(Data records)

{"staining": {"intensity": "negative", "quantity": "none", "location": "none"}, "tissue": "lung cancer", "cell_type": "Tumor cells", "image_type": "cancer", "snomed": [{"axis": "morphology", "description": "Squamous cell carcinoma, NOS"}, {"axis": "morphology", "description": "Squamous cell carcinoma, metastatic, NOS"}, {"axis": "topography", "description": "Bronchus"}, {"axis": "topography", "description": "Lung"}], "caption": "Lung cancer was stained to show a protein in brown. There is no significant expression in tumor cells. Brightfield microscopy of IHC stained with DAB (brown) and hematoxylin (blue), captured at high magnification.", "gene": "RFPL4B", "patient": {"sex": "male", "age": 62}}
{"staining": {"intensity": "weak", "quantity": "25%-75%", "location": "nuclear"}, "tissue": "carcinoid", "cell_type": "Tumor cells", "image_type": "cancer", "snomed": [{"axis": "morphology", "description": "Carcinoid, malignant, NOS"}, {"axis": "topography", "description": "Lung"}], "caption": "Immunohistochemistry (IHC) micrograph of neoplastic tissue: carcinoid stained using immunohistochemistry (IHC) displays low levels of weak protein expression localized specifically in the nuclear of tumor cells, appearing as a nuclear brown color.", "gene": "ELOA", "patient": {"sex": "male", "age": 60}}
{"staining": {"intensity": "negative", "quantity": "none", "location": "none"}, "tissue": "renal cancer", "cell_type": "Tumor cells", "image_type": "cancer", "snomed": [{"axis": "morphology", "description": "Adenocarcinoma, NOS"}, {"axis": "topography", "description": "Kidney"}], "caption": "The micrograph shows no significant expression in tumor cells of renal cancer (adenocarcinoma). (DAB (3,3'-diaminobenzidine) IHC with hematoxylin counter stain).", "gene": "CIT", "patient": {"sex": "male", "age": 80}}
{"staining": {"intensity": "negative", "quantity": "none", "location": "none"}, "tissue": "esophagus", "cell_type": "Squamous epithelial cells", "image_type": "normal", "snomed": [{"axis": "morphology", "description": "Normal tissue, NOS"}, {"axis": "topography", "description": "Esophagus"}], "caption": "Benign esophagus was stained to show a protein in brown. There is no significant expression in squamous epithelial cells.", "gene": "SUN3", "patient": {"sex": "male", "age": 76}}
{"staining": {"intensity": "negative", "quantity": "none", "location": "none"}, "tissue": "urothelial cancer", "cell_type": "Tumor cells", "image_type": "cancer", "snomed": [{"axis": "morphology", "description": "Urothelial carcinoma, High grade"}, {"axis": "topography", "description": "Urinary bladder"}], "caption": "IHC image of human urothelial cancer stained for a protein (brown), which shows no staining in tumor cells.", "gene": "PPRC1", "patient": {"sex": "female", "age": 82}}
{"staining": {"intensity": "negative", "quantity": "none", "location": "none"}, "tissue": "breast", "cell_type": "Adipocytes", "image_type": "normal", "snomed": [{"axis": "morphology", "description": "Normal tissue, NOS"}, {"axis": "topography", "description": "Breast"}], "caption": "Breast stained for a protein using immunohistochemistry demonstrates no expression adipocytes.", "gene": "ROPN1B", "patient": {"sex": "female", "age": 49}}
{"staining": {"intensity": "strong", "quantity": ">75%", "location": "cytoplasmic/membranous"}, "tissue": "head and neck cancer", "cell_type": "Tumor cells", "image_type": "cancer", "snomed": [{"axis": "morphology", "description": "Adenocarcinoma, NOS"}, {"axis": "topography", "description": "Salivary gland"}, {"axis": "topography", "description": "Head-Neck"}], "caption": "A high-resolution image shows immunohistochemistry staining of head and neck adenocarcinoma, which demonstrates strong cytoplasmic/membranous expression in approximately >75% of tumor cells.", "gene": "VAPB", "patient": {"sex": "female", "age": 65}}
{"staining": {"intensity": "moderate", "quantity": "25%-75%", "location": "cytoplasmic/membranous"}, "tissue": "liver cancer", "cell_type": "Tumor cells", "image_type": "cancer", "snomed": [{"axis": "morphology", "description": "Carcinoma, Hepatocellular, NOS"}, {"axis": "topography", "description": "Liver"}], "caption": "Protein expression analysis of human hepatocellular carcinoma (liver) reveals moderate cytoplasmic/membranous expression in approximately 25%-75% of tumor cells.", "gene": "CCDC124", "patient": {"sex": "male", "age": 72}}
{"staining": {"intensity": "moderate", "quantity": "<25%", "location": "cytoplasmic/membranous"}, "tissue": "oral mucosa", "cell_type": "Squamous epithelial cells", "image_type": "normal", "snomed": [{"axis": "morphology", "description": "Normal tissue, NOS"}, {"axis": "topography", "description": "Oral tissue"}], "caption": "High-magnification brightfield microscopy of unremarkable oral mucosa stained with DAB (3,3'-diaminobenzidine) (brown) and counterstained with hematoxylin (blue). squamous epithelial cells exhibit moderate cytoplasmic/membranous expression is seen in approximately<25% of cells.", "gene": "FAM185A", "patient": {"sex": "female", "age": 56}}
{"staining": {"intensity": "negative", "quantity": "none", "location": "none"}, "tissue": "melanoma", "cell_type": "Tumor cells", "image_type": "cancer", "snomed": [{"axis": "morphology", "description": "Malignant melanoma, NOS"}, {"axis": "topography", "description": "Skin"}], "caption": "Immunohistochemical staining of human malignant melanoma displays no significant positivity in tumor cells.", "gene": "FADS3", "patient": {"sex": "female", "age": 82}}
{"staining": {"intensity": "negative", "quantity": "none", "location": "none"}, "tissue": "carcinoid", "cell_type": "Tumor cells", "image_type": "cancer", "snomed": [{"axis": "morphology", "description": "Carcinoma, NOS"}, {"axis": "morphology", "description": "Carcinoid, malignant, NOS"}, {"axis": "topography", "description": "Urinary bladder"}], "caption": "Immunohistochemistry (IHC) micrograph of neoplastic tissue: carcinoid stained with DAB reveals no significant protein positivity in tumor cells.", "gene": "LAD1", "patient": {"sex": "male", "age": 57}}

(End Data records)

§ Your instructions
Word for word, transcribe all of the entries shown above.

§ Result of the exercise
{"staining": {"intensity": "negative", "quantity": "none", "location": "none"}, "tissue": "lung cancer", "cell_type": "Tumor cells", "image_type": "cancer", "snomed": [{"axis": "morphology", "description": "Squamous cell carcinoma, NOS"}, {"axis": "morphology", "description": "Squamous cell carcinoma, metastatic, NOS"}, {"axis": "topography", "description": "Bronchus"}, {"axis": "topography", "description": "Lung"}], "caption": "Lung cancer was stained to show a protein in brown. There is no significant expression in tumor cells. Brightfield microscopy of IHC stained with DAB (brown) and hematoxylin (blue), captured at high magnification.", "gene": "RFPL4B", "patient": {"sex": "male", "age": 62}}
{"staining": {"intensity": "weak", "quantity": "25%-75%", "location": "nuclear"}, "tissue": "carcinoid", "cell_type": "Tumor cells", "image_type": "cancer", "snomed": [{"axis": "morphology", "description": "Carcinoid, malignant, NOS"}, {"axis": "topography", "description": "Lung"}], "caption": "Immunohistochemistry (IHC) micrograph of neoplastic tissue: carcinoid stained using immunohistochemistry (IHC) displays low levels of weak protein expression localized specifically in the nuclear of tumor cells, appearing as a nuclear brown color.", "gene": "ELOA", "patient": {"sex": "male", "age": 60}}
{"staining": {"intensity": "negative", "quantity": "none", "location": "none"}, "tissue": "renal cancer", "cell_type": "Tumor cells", "image_type": "cancer", "snomed": [{"axis": "morphology", "description": "Adenocarcinoma, NOS"}, {"axis": "topography", "description": "Kidney"}], "caption": "The micrograph shows no significant expression in tumor cells of renal cancer (adenocarcinoma). (DAB (3,3'-diaminobenzidine) IHC with hematoxylin counter stain).", "gene": "CIT", "patient": {"sex": "male", "age": 80}}
{"staining": {"intensity": "negative", "quantity": "none", "location": "none"}, "tissue": "esophagus", "cell_type": "Squamous epithelial cells", "image_type": "normal", "snomed": [{"axis": "morphology", "description": "Normal tissue, NOS"}, {"axis": "topography", "description": "Esophagus"}], "caption": "Benign esophagus was stained to show a protein in brown. There is no significant expression in squamous epithelial cells.", "gene": "SUN3", "patient": {"sex": "male", "age": 76}}
{"staining": {"intensity": "negative", "quantity": "none", "location": "none"}, "tissue": "urothelial cancer", "cell_type": "Tumor cells", "image_type": "cancer", "snomed": [{"axis": "morphology", "description": "Urothelial carcinoma, High grade"}, {"axis": "topography", "description": "Urinary bladder"}], "caption": "IHC image of human urothelial cancer stained for a protein (brown), which shows no staining in tumor cells.", "gene": "PPRC1", "patient": {"sex": "female", "age": 82}}
{"staining": {"intensity": "negative", "quantity": "none", "location": "none"}, "tissue": "breast", "cell_type": "Adipocytes", "image_type": "normal", "snomed": [{"axis": "morphology", "description": "Normal tissue, NOS"}, {"axis": "topography", "description": "Breast"}], "caption": "Breast stained for a protein using immunohistochemistry demonstrates no expression adipocytes.", "gene": "ROPN1B", "patient": {"sex": "female", "age": 49}}
{"staining": {"intensity": "strong", "quantity": ">75%", "location": "cytoplasmic/membranous"}, "tissue": "head and neck cancer", "cell_type": "Tumor cells", "image_type": "cancer", "snomed": [{"axis": "morphology", "description": "Adenocarcinoma, NOS"}, {"axis": "topography", "description": "Salivary gland"}, {"axis": "topography", "description": "Head-Neck"}], "caption": "A high-resolution image shows immunohistochemistry staining of head and neck adenocarcinoma, which demonstrates strong cytoplasmic/membranous expression in approximately >75% of tumor cells.", "gene": "VAPB", "patient": {"sex": "female", "age": 65}}
{"staining": {"intensity": "moderate", "quantity": "25%-75%", "location": "cytoplasmic/membranous"}, "tissue": "liver cancer", "cell_type": "Tumor cells", "image_type": "cancer", "snomed": [{"axis": "morphology", "description": "Carcinoma, Hepatocellular, NOS"}, {"axis": "topography", "description": "Liver"}], "caption": "Protein expression analysis of human hepatocellular carcinoma (liver) reveals moderate cytoplasmic/membranous expression in approximately 25%-75% of tumor cells.", "gene": "CCDC124", "patient": {"sex": "male", "age": 72}}
{"staining": {"intensity": "moderate", "quantity": "<25%", "location": "cytoplasmic/membranous"}, "tissue": "oral mucosa", "cell_type": "Squamous epithelial cells", "image_type": "normal", "snomed": [{"axis": "morphology", "description": "Normal tissue, NOS"}, {"axis": "topography", "description": "Oral tissue"}], "caption": "High-magnification brightfield microscopy of unremarkable oral mucosa stained with DAB (3,3'-diaminobenzidine) (brown) and counterstained with hematoxylin (blue). squamous epithelial cells exhibit moderate cytoplasmic/membranous expression is seen in approximately<25% of cells.", "gene": "FAM185A", "patient": {"sex": "female", "age": 56}}
{"staining": {"intensity": "negative", "quantity": "none", "location": "none"}, "tissue": "melanoma", "cell_type": "Tumor cells", "image_type": "cancer", "snomed": [{"axis": "morphology", "description": "Malignant melanoma, NOS"}, {"axis": "topography", "description": "Skin"}], "caption": "Immunohistochemical staining of human malignant melanoma displays no significant positivity in tumor cells.", "gene": "FADS3", "patient": {"sex": "female", "age": 82}}
{"staining": {"intensity": "negative", "quantity": "none", "location": "none"}, "tissue": "carcinoid", "cell_type": "Tumor cells", "image_type": "cancer", "snomed": [{"axis": "morphology", "description": "Carcinoma, NOS"}, {"axis": "morphology", "description": "Carcinoid, malignant, NOS"}, {"axis": "topography", "description": "Urinary bladder"}], "caption": "Immunohistochemistry (IHC) micrograph of neoplastic tissue: carcinoid stained with DAB reveals no significant protein positivity in tumor cells.", "gene": "LAD1", "patient": {"sex": "male", "age": 57}}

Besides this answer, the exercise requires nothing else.